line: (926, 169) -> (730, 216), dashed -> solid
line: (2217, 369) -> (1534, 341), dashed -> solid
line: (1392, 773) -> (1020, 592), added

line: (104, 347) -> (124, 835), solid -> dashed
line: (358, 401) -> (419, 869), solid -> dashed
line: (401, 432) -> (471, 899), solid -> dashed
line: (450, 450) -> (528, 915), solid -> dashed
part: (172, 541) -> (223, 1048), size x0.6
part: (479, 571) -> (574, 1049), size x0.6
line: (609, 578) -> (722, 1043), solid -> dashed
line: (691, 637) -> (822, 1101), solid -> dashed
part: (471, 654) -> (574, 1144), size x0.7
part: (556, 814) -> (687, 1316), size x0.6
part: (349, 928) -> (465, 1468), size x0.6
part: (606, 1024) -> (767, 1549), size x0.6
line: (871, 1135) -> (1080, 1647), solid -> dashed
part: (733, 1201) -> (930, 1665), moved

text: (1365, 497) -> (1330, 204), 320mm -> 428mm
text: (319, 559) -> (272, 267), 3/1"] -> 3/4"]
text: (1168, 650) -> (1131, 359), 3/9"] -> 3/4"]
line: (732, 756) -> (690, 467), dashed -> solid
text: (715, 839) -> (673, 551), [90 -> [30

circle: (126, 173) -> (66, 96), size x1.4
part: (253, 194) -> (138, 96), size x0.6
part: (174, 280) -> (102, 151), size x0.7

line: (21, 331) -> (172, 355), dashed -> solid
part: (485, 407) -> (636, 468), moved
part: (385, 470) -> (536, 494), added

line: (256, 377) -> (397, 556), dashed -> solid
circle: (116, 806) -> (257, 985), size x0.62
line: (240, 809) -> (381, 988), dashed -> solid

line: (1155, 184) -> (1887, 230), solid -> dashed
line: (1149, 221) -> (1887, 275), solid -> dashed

**Work to be completed**: Down to the last line, reproduce the entries above precisely.

**Task solution**:
line: (926, 169) -> (730, 216), dashed -> solid
line: (2217, 369) -> (1534, 341), dashed -> solid
line: (1392, 773) -> (1020, 592), added

line: (104, 347) -> (124, 835), solid -> dashed
line: (358, 401) -> (419, 869), solid -> dashed
line: (401, 432) -> (471, 899), solid -> dashed
line: (450, 450) -> (528, 915), solid -> dashed
part: (172, 541) -> (223, 1048), size x0.6
part: (479, 571) -> (574, 1049), size x0.6
line: (609, 578) -> (722, 1043), solid -> dashed
line: (691, 637) -> (822, 1101), solid -> dashed
part: (471, 654) -> (574, 1144), size x0.7
part: (556, 814) -> (687, 1316), size x0.6
part: (349, 928) -> (465, 1468), size x0.6
part: (606, 1024) -> (767, 1549), size x0.6
line: (871, 1135) -> (1080, 1647), solid -> dashed
part: (733, 1201) -> (930, 1665), moved

text: (1365, 497) -> (1330, 204), 320mm -> 428mm
text: (319, 559) -> (272, 267), 3/1"] -> 3/4"]
text: (1168, 650) -> (1131, 359), 3/9"] -> 3/4"]
line: (732, 756) -> (690, 467), dashed -> solid
text: (715, 839) -> (673, 551), [90 -> [30

circle: (126, 173) -> (66, 96), size x1.4
part: (253, 194) -> (138, 96), size x0.6
part: (174, 280) -> (102, 151), size x0.7

line: (21, 331) -> (172, 355), dashed -> solid
part: (485, 407) -> (636, 468), moved
part: (385, 470) -> (536, 494), added

line: (256, 377) -> (397, 556), dashed -> solid
circle: (116, 806) -> (257, 985), size x0.62
line: (240, 809) -> (381, 988), dashed -> solid

line: (1155, 184) -> (1887, 230), solid -> dashed
line: (1149, 221) -> (1887, 275), solid -> dashed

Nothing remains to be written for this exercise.